Data for processing ▸
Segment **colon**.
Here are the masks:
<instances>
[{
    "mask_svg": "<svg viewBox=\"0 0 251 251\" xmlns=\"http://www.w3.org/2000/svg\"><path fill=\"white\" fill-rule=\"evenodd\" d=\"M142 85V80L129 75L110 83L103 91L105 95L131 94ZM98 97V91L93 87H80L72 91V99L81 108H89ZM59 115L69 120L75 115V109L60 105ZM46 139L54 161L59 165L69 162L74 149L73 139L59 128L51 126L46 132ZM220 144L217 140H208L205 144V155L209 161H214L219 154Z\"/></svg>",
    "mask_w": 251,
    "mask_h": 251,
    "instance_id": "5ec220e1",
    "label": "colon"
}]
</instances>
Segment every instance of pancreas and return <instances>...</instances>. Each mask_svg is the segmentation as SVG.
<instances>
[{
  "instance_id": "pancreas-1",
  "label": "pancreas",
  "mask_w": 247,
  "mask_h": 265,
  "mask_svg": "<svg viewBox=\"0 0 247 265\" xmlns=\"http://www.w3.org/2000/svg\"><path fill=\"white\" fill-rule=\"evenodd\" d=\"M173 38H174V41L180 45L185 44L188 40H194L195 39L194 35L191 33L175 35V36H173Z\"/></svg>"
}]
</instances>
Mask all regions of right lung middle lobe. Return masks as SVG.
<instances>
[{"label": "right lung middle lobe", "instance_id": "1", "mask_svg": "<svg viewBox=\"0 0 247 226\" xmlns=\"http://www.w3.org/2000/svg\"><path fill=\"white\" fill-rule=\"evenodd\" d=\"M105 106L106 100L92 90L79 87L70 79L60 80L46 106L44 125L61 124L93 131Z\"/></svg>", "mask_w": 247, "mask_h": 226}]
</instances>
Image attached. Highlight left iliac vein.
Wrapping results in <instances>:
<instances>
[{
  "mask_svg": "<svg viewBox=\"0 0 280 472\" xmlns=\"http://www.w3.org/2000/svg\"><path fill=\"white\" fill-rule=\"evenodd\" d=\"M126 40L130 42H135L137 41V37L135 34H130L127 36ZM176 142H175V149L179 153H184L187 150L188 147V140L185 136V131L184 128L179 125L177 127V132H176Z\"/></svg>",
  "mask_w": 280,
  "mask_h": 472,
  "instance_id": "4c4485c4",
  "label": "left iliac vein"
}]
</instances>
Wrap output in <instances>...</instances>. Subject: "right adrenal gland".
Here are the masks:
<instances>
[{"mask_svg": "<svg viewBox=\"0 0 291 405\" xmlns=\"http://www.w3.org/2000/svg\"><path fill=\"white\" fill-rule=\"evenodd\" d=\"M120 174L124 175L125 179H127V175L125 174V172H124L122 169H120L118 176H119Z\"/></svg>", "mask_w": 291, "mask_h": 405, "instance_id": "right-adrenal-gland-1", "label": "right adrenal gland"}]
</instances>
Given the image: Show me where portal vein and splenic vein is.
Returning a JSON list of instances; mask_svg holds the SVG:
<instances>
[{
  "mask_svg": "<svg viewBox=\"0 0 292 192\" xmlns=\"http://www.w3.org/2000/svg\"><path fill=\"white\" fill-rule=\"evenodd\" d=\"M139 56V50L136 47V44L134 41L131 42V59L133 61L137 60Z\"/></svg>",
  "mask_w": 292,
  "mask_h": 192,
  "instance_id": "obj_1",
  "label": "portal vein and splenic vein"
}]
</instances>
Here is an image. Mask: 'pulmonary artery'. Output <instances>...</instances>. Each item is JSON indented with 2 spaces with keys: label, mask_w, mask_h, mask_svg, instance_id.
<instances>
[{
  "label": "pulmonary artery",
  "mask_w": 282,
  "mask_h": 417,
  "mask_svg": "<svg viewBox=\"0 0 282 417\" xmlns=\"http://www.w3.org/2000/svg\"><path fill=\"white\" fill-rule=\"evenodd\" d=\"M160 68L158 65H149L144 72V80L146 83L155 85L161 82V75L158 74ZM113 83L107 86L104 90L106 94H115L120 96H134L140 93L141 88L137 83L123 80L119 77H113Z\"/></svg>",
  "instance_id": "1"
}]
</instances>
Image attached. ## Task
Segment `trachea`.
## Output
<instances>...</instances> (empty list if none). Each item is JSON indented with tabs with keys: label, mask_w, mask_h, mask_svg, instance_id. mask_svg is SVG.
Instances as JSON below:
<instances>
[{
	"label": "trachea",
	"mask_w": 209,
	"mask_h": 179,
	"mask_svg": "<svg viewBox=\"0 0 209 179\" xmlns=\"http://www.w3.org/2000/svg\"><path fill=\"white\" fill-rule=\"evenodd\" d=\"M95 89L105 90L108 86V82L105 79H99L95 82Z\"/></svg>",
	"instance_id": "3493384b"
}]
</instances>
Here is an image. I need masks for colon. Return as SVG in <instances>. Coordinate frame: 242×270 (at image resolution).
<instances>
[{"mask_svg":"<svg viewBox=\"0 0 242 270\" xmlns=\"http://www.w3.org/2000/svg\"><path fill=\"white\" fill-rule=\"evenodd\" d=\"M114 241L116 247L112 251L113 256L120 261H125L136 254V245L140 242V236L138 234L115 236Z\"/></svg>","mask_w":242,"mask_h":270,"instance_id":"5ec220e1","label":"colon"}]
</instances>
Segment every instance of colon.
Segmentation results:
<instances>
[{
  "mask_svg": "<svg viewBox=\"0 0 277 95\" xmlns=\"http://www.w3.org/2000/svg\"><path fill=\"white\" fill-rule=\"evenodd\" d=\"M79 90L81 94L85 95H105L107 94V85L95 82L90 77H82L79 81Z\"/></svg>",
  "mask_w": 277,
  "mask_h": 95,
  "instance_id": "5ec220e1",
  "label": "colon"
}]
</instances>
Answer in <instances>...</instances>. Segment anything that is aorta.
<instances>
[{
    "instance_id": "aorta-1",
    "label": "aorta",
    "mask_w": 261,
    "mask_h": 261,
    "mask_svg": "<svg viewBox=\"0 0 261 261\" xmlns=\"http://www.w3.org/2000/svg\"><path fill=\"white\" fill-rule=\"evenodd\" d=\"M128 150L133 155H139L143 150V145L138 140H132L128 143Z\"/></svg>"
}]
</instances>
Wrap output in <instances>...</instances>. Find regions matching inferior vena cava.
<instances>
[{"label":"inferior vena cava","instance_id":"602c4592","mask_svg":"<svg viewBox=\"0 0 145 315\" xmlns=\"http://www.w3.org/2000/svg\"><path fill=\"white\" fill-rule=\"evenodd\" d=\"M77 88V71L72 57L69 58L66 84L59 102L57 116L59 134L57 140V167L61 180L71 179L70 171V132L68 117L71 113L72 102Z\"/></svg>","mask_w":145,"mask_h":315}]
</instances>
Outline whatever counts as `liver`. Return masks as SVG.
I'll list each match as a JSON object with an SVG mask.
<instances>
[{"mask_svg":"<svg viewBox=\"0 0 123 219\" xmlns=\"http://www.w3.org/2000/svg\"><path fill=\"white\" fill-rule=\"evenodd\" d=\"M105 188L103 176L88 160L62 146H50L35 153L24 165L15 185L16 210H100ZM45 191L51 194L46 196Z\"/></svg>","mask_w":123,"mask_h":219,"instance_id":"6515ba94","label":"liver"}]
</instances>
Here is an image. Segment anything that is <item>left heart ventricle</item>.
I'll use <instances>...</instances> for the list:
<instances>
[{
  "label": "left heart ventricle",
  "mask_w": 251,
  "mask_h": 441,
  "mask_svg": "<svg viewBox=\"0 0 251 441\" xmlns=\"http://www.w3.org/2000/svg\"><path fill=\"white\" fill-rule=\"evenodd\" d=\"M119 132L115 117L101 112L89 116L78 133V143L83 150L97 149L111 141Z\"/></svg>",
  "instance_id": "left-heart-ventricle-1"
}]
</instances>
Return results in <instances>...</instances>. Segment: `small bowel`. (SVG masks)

Goal ▸
Print the lines of the records above exactly, from the line containing "Outline whatever counts" through the end of the records.

Finished task ▸
Outline whatever counts as `liver`. Return masks as SVG.
I'll list each match as a JSON object with an SVG mask.
<instances>
[{"mask_svg":"<svg viewBox=\"0 0 123 219\" xmlns=\"http://www.w3.org/2000/svg\"><path fill=\"white\" fill-rule=\"evenodd\" d=\"M105 188L103 176L88 160L62 146H50L35 153L24 165L15 185L16 210H100ZM45 191L51 194L46 196Z\"/></svg>","mask_w":123,"mask_h":219,"instance_id":"6515ba94","label":"liver"}]
</instances>
Here is an image. Segment anything that is <item>left heart ventricle</item>.
I'll use <instances>...</instances> for the list:
<instances>
[{
  "label": "left heart ventricle",
  "mask_w": 251,
  "mask_h": 441,
  "mask_svg": "<svg viewBox=\"0 0 251 441\" xmlns=\"http://www.w3.org/2000/svg\"><path fill=\"white\" fill-rule=\"evenodd\" d=\"M119 132L115 117L101 112L89 116L78 133V143L83 150L97 149L111 141Z\"/></svg>",
  "instance_id": "left-heart-ventricle-1"
}]
</instances>
Return results in <instances>...</instances>. Segment: `small bowel`. (SVG masks)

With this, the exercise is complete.